To be done:
(1) Answer these questions using the excerpt on the software quality model:
(a) What center was established at the Goddard Space Flight Center as a result of implementing the software strategic plan?
(b) In the software development process at GSFC, whose view of quality is the most important?
(c) What must be completed to some level of functionality before spacecraft integration and test can begin?
(2) Carry the excerpt on the software quality model forward, writing the next part after its final sentence.

Document excerpt:
>>

A Software Quality Model & Metrics For Risk Assessment

This paper defines a Software Quality Model and associated attributes and then uses the model as a basis for a discussion of risk. Specific quality goals and attributes are selected based on their importance to a software development project and their ability to be quantified. Risks that can be determined by the model's metrics are identified. A core set of metrics relating to the software development process and its products is defined. Measurements for each metric and their usability and applicability discussed.

The National Aeronautics and Space Administration (NASA) is increasingly reliant on software for the functionality of the systems it develops and uses. The Agency has recognized the importance of improving the way it develops software, and has adopted a software strategic plan to guide the improvement process. At the Goddard Space Flight Center (GSFC), the implementation of the plan has led to the establishment of the Software Assurance Technology Center (SATC). As part of its role of improving the quality of software at GSFC and NASA the SATC has software metrics as one of its areas of emphasis.

In the software development process at GSFC, while quality is seen from many perspectives, the most important view is that of the project manager. The situation in which the software is developed and used determines the project manager's view. In the process flow for building a space mission, the software is integral to developing the system. For example, flight software and the spacecraft test system software must be completed at least to some level of functionality before the integration and test of the spacecraft can be begun. Similar dependencies exist in other parts of the system.

<<

Data:

>>

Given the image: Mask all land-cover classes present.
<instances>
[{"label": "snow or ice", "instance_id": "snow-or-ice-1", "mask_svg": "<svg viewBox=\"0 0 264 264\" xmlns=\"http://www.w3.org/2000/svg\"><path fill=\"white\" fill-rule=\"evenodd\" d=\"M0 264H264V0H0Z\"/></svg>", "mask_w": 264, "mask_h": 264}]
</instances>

<<

Answers provided:
(1)
(a) The Software Assurance Technology Center (SATC).
(b) The project manager's view.
(c) The flight software and the spacecraft test system software.

(2)
Thus the project manager's view of software quality is pragmatic and relatively simple - high quality software is software that "works well enough" to serve its intended function and is "available when needed" to perform that function. The criterion of "Works Well Enough" includes satisfaction of functional, performance, and interface requirements as well as the satisfaction of typical "ility" requirements such as reliability, maintainability, reusability and correctness. The criterion of "Available When Needed" is dependent upon the software's role in the system. Delays in availability of some software could delay the whole system and postpone the most critical date of all - the launch date.

As part of its mission to improve the quality of NASA software, the SATC is assisting software managers in establishing metrics programs and in interpreting the resulting metrics. Using the results of these metric programs and discussions with projects as a basis, the SATC is currently defining and testing a quality model for software. Our experience indicates that the project manager's pragmatic view of software quality cannot be evaluated using only software product goals and attributes; goals and attributes for the development process through the life cycle must also be evaluated. Questions of interest are of the nature:

Can we identify early in the development process the risks to successful completion of the software when it is needed?

Will we achieve adequate correctness / reliability with the test resources and schedule currently allocated?

What sections of the code are of the highest risk for reliability, maintainability and reuse?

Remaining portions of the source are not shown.